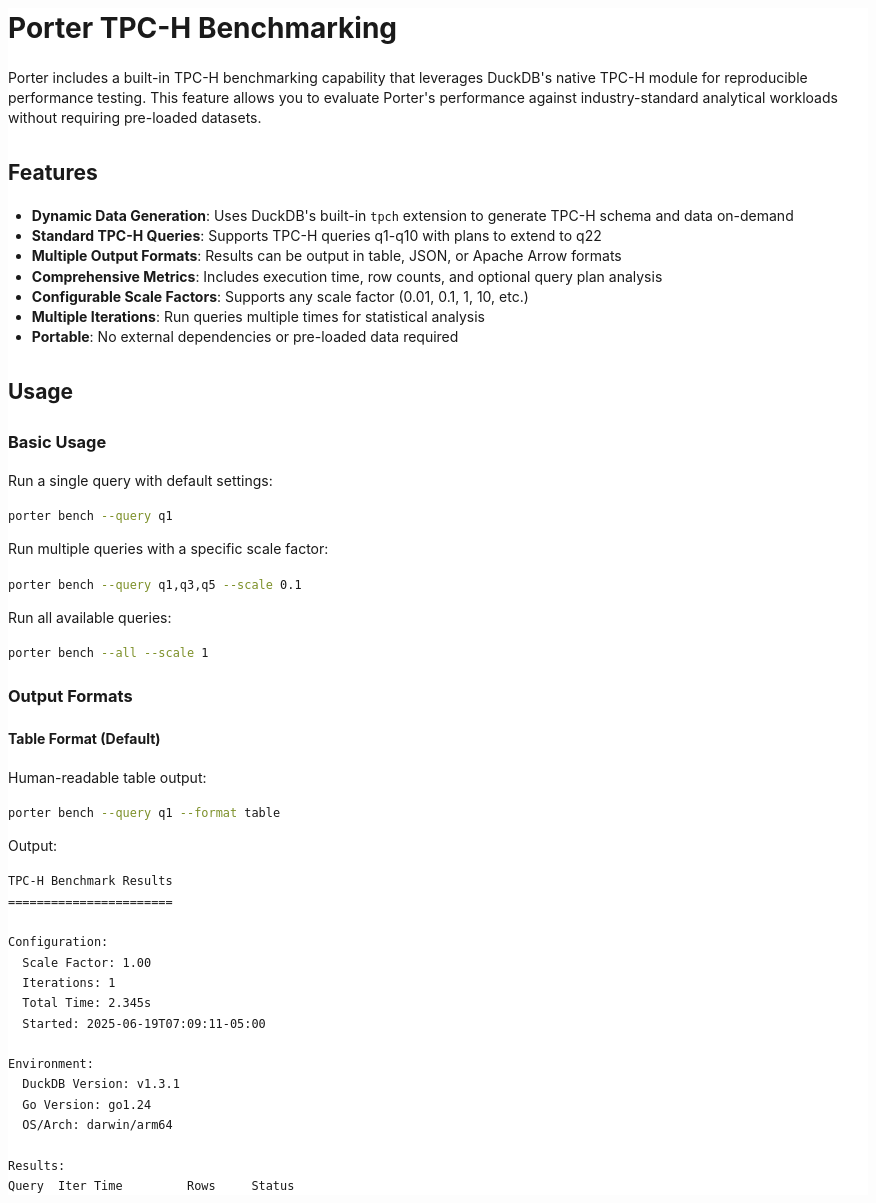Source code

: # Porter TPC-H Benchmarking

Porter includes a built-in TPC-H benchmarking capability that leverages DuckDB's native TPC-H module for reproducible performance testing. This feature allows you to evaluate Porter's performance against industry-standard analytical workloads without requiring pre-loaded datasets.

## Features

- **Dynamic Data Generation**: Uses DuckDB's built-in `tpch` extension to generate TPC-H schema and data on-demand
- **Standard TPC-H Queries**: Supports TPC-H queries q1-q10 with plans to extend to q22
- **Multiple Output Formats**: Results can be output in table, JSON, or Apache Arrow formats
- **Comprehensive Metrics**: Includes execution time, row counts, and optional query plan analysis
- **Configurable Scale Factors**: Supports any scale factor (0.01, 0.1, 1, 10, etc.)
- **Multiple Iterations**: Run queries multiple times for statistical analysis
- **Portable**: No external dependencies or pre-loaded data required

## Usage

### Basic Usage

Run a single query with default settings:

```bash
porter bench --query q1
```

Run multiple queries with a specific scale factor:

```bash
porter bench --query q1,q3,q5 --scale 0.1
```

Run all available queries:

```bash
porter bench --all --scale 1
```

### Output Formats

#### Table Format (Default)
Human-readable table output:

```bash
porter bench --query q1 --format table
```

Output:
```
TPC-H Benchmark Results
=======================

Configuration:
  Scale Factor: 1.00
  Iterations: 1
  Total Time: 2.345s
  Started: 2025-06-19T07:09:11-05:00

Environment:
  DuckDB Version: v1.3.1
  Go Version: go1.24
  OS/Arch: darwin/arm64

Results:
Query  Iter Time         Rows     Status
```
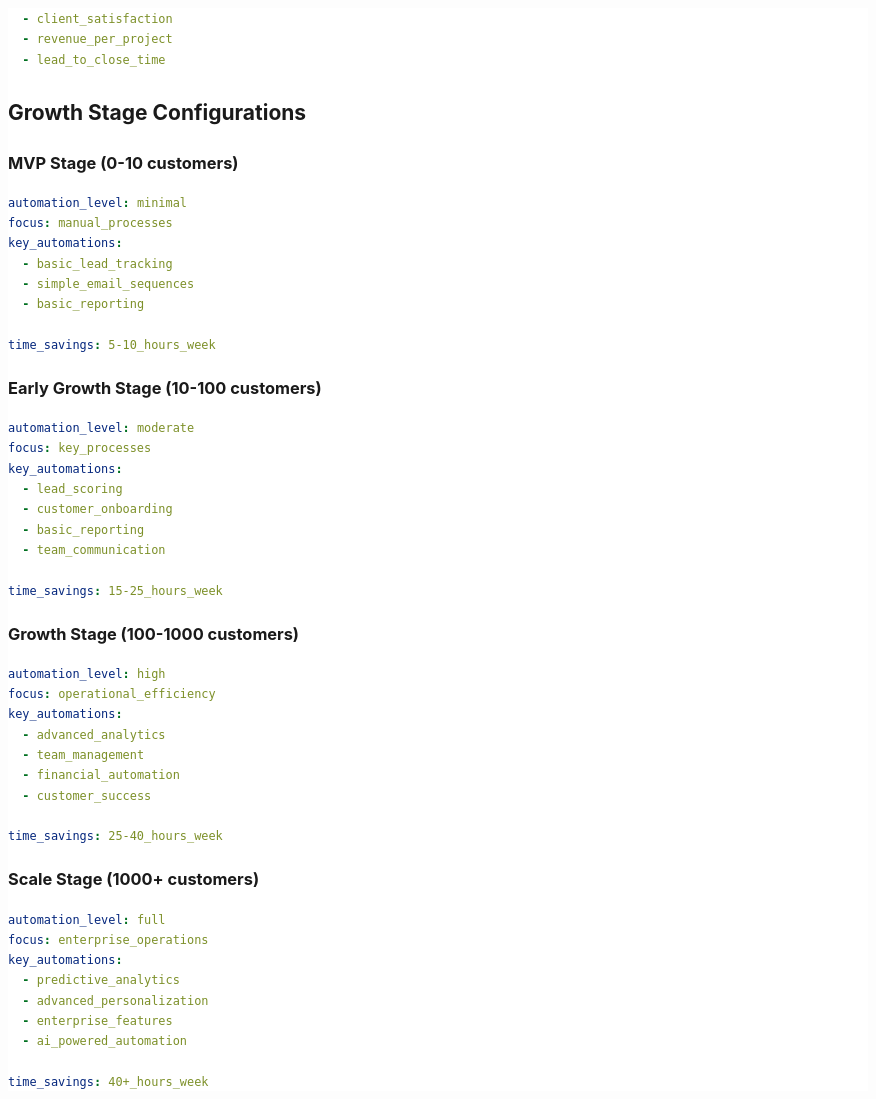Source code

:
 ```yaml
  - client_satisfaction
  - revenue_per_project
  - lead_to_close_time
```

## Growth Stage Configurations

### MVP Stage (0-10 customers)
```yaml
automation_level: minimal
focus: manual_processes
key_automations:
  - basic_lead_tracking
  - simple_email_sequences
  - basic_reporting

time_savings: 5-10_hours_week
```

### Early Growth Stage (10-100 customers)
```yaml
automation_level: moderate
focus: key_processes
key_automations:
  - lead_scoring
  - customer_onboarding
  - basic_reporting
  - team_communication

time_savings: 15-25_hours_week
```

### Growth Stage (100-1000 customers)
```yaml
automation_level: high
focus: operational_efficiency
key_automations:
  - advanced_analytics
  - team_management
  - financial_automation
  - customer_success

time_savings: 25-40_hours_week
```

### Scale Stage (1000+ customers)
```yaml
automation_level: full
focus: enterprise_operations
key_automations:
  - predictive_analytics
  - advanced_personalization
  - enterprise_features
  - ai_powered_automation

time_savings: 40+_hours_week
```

━━━━

Line count for the word "built": give the number of lines in the entries above that contain it, and nothing more.

Answer area
2